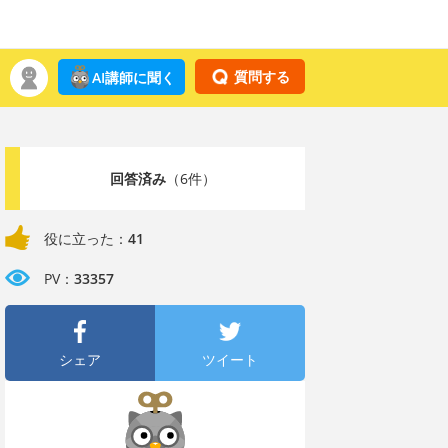
質問する
AI講師に聞く
回答済み
（6件）
役に立った：
41
PV：
33357
シェア
ツイート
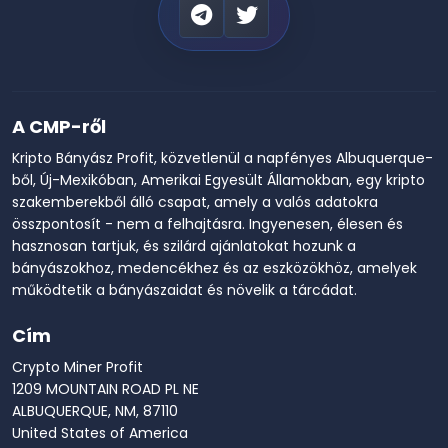
A CMP-ről
Kripto Bányász Profit, közvetlenül a napfényes Albuquerque-
ből, Új-Mexikóban, Amerikai Egyesült Államokban, egy kripto
szakemberekből álló csapat, amely a valós adatokra
összpontosít - nem a felhajtásra. Ingyenesen, élesen és
hasznosan tartjuk, és szilárd ajánlatokat hozunk a
bányászokhoz, medencékhez és az eszközökhöz, amelyek
működtetik a bányászaidat és növelik a tárcádat.
Cím
Crypto Miner Profit
1209 MOUNTAIN ROAD PL NE
ALBUQUERQUE, NM, 87110
United States of America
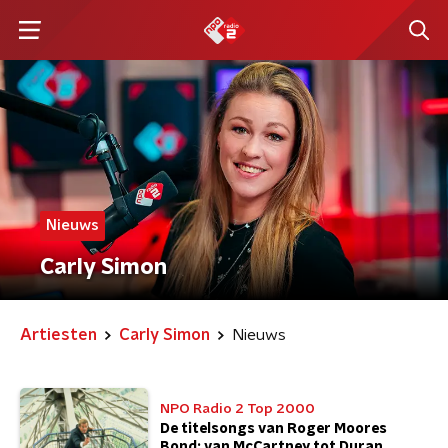
Nieuws
Carly Simon
Artiesten
Carly Simon
Nieuws
NPO Radio 2 Top 2000
De titelsongs van Roger Moores
Bond: van McCartney tot Duran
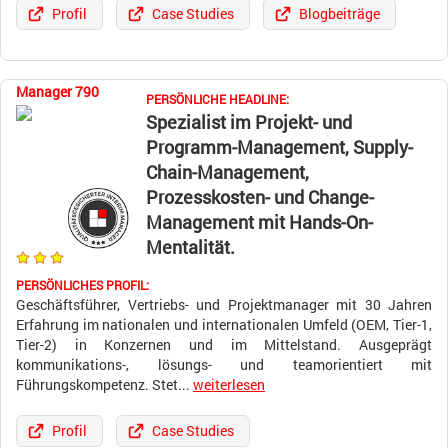
Profil
Case Studies
Blogbeiträge
Manager 790
PERSÖNLICHE HEADLINE:
Spezialist im Projekt- und
Programm-Management, Supply-
Chain-Management,
Prozesskosten- und Change-
Management mit Hands-On-
Mentalität.
PERSÖNLICHES PROFIL:
Geschäftsführer, Vertriebs- und Projektmanager mit 30 Jahren
Erfahrung im nationalen und internationalen Umfeld (OEM, Tier-1,
Tier-2) in Konzernen und im Mittelstand. Ausgeprägt
kommunikations-, lösungs- und teamorientiert mit
Führungskompetenz. Stet...
weiterlesen
Profil
Case Studies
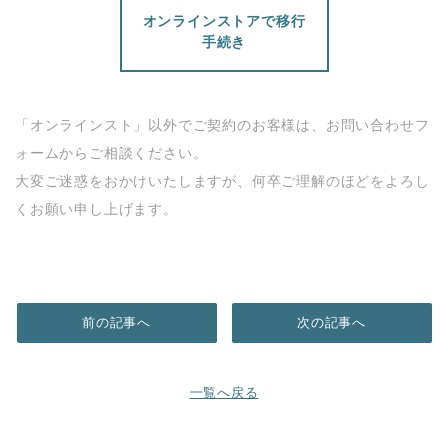
オンラインストアで移行
手続き
「オンラインスト」以外でご契約のお客様は、お問い合わせフ
ォームからご相談ください。
大変ご迷惑をおかけいたしますが、何卒ご理解のほどをよろし
くお願い申し上げます。
前の記事へ
次の記事へ
一覧へ戻る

——

*Your assignment:* Whenever the word "Management" shows up in a line of the entries, list that line.

*Result of the task:*
Programm-Management, Supply-
Chain-Management,
Management mit Hands-On-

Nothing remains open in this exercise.